5. 動画メディアには垂直統合型の運営が必要
大久保:先日、自社メディアの運営だけでなく、動画メディアの運営代行サービスもリリースされたと伺いました。
麓:2017年6月に動画メディア運営代行サービスの『TOPICA WORKS』をリリースしました。『TOPICA WORKS』は自社で運営するなかでの気づきから生まれました。自分でメディアやってみて思ったのが、インターネットサービスには垂直統合型の運営が必要だということ。開発と運営が切り離されていると、意思伝達のスピードが格段に落ち、そのサービスは伸びません。一体化した組織なら、何をもってそのコンテンツを投稿するか、その結果どういう数値を目指すかというコミットがとれる。PDCAを高速で回せる体制を構築できるんです。
逆に体制が作れないと、思ったより数字が伸びないので、社内で予算がおりず、運用がストップする。ぼくたちはその解決策として運営から一体で請け負うスキームを考えています。ただ実際問題、いきなり権限をすべて渡すことは簡単ではありません。最初は制作機能やコンサル機能などを切り出してサービス提供し、最終的には全体をという流れを狙っています。
ぼくらは動画を使って、課題を解決することを生業にしようとしています。その実績として『GOHAN』がある。それに加え、独自開発の動画メディアに特化した運用ツールを用意しています。現在「GOHAN」でこのツールを運用しているのですが、FacebookやInstagramのインサイトでは見られないような数値も我々の場合重要KPI化して運用できるのです。

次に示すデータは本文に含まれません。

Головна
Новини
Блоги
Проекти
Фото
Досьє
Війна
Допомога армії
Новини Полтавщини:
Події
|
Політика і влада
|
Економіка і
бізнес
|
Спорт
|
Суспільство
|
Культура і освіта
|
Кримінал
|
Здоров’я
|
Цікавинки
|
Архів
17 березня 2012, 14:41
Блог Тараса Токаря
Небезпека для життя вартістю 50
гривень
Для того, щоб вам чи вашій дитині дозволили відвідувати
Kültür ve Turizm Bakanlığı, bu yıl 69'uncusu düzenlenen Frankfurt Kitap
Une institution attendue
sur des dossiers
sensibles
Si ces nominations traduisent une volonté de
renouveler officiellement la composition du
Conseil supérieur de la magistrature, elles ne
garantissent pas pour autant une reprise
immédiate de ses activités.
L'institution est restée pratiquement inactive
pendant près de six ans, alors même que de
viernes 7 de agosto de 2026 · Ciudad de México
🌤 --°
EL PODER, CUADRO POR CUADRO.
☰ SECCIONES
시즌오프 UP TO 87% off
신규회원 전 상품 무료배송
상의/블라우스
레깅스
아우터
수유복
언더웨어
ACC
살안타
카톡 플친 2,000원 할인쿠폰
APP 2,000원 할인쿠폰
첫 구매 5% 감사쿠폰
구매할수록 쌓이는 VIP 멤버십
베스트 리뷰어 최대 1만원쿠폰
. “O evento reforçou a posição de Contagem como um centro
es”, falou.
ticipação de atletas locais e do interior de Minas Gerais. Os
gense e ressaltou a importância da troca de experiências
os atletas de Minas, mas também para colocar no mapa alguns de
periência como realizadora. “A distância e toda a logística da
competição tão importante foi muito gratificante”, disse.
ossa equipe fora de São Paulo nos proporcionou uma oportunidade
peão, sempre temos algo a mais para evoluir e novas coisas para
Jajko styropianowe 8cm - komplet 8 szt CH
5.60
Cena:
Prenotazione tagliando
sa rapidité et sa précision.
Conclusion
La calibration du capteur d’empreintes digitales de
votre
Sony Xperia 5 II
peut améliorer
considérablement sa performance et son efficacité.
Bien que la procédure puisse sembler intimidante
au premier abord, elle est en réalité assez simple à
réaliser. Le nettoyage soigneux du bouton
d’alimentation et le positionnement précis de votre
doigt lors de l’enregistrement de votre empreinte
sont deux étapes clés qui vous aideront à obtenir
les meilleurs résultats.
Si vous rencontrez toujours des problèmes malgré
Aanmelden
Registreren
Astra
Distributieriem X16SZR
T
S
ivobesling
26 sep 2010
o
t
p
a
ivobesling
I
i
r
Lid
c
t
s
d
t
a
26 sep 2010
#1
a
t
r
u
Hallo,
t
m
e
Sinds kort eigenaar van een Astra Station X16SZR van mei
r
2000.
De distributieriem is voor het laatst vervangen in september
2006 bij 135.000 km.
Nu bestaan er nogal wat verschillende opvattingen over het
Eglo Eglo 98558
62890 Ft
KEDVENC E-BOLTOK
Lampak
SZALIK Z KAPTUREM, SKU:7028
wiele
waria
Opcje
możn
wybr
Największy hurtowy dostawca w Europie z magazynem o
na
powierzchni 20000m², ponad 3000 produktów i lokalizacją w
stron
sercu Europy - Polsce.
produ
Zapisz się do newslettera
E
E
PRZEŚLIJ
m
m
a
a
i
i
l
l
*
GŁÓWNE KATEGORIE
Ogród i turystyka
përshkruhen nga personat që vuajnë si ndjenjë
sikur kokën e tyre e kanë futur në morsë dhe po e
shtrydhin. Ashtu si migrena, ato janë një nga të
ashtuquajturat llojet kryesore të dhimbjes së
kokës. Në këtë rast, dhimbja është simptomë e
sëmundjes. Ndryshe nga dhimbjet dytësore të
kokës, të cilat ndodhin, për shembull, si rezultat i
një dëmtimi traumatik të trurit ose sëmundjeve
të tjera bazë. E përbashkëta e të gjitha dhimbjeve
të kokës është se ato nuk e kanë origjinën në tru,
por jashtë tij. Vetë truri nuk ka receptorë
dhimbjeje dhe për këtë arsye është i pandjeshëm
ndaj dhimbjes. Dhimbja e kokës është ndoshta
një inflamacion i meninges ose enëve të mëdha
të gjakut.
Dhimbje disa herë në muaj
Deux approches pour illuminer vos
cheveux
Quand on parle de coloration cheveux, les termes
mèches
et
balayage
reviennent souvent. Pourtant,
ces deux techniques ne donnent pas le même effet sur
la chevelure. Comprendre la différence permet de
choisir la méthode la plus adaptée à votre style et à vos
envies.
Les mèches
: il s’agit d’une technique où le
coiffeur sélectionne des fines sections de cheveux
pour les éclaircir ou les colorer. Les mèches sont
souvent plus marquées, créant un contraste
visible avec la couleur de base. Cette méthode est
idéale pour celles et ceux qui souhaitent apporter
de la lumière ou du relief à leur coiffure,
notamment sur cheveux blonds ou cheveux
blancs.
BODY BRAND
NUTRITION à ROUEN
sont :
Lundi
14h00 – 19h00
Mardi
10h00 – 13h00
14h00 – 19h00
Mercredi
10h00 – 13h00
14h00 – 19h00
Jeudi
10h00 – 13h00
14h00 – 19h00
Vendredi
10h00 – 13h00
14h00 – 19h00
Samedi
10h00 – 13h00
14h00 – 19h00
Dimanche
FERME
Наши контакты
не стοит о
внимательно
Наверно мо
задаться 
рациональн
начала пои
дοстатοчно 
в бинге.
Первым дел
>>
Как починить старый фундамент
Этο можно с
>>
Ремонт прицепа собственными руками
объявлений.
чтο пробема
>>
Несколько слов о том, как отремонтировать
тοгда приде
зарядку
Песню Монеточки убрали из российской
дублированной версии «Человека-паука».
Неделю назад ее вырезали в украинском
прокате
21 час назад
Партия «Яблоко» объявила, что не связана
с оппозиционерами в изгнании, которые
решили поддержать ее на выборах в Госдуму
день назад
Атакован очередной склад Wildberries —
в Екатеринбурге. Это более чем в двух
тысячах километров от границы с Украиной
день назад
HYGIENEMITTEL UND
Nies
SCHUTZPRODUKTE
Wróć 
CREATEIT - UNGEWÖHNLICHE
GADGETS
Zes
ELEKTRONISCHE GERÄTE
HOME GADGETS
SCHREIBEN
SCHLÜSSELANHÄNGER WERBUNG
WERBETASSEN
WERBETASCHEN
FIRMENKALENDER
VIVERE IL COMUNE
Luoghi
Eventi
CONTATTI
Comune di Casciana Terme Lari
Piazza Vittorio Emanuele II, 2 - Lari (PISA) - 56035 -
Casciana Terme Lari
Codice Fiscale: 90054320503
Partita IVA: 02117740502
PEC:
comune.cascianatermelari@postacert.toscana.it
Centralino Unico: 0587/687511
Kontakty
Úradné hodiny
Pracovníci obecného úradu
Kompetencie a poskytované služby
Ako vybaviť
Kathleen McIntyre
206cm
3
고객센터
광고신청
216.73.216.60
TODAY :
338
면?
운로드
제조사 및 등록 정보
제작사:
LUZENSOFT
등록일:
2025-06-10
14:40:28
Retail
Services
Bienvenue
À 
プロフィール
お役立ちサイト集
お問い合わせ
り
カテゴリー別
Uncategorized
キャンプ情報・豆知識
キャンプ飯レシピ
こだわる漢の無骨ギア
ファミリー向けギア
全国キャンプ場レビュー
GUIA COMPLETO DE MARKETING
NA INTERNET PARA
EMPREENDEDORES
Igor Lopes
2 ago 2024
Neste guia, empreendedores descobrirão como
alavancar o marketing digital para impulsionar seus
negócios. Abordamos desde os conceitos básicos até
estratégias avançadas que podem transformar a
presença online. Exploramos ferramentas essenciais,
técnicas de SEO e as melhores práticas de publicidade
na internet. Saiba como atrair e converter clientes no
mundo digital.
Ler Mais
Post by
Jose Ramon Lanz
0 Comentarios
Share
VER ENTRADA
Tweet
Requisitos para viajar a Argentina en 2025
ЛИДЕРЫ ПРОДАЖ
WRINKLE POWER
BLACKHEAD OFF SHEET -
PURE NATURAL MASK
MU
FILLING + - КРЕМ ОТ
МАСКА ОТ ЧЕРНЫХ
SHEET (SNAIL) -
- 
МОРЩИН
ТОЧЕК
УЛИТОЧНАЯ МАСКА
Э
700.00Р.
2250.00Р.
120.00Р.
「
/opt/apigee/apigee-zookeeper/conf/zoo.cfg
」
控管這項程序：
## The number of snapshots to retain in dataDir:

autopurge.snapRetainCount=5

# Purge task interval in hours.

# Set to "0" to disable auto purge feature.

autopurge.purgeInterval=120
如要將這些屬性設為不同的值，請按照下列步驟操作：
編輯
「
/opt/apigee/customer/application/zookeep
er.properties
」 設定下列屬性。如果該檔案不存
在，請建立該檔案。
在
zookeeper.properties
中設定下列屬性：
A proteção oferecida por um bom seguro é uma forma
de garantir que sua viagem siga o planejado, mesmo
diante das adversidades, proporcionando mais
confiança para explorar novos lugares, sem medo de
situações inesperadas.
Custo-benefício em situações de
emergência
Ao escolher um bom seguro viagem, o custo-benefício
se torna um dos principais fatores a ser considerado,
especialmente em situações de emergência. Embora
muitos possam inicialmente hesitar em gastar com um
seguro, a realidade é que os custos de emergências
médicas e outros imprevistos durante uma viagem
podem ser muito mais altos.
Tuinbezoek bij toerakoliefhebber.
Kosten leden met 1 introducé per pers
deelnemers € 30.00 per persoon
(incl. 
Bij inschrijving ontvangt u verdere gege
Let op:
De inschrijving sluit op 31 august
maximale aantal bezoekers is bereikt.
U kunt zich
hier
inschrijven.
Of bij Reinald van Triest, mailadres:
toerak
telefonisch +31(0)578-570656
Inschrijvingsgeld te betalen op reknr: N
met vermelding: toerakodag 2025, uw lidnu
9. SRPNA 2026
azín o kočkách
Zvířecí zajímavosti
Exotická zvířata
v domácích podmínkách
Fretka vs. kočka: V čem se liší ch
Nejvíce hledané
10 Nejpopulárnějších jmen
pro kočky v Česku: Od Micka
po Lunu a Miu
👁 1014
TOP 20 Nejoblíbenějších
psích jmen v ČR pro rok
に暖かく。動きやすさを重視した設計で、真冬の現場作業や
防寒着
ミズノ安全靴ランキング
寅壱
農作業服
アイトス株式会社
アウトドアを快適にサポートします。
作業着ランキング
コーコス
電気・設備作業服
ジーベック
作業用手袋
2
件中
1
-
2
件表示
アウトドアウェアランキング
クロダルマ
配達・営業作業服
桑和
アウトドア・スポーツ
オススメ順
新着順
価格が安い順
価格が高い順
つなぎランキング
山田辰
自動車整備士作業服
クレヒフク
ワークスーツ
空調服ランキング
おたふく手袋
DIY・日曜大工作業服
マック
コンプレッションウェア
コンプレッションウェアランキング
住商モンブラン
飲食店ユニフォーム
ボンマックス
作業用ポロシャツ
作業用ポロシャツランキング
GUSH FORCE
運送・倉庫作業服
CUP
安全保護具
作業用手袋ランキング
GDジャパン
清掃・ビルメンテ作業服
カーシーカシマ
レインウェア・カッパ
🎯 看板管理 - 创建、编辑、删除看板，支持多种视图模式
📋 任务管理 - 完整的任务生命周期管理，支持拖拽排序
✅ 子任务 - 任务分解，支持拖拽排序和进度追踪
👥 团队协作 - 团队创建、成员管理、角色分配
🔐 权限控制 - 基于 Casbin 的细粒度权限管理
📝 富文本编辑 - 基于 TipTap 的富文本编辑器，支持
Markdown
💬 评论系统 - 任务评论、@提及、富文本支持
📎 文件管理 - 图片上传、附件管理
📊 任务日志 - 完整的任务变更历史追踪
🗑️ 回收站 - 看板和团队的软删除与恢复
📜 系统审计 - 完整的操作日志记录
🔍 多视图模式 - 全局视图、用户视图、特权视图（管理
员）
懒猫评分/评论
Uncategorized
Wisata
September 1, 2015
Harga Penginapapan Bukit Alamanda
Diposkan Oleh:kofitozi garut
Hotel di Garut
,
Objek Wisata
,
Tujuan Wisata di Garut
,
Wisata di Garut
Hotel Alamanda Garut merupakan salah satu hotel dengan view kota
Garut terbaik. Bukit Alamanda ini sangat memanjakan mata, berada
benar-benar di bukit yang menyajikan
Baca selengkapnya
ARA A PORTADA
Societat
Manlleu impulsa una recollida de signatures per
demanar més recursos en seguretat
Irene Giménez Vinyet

またツールから動画を投稿するだけでなく、運用に必要な独自のKPIも盛り込んでいます。例えば、動画投稿後の初速データ(投稿4時間以内)から、そのレシピの数値の伸び具合を推測することもできます。現在は定性的にレシピを考案していますが、過去のレシピのデータや傾向からアリ・ナシを判別し、投稿する前から確度を高めていくようなAI機能もゆくゆくとり入れていければと考えています。
大久保:そのAI機能は料理に限らず他のテーマでも利用可能なのでしょうか?
麓:もちろんカスタムできるようにする予定です。現状は「GOHAN」用に作っていますが、今後TOPICA WORKSのクライアントに提供する際には、カスタマイズして提供する予定です。
6. ヒットを打ち続ける仕組みを作る
大久保:TOPICA WORKSもリリースされ、さらに事業の方向性を明確にされたように思います。今後はどのような方向を目指していくのでしょうか?
麓:僕個人としては、イチローになりたいなと思っています。ゲーム開発の時につくづく思ったんですが、ゲームは2年間くらい開発期間があって、5億とか10億とかかけて制作を行います。でも、結果は出してみないとわからないんです。僕自身前職の最後に出したタイトルが、正直あまり反応が良くなく、こんなに悔しい思いは二度としたくないと思いました。だから打率の高いイチローのような人間になりたいと思っています。ただ、「頑張る」といった根性論ではなく、僕は仕組み化して安打製造機になりたいと考えています。
こちらのインタビュー記事が公開されるあたりに、「TOPICA LAB」という動画マーケティングのノウハウをオープン化したオウンドメディアをリリースします。「僕たち自身動画マーケティングをやっていく中で感じたのが、あまりにも世の中に生の情報がないんです。リアルな情報をもっと提供してあげた方が、動画業界も絶対盛り上がるし、企業の方々も喜ぶはずです。我々だけにため込んでいても業界全体の盛り上がりがないと天井が見えてしまいますから、業界と共にトピカも成長できるように、努力していきたいと思っています。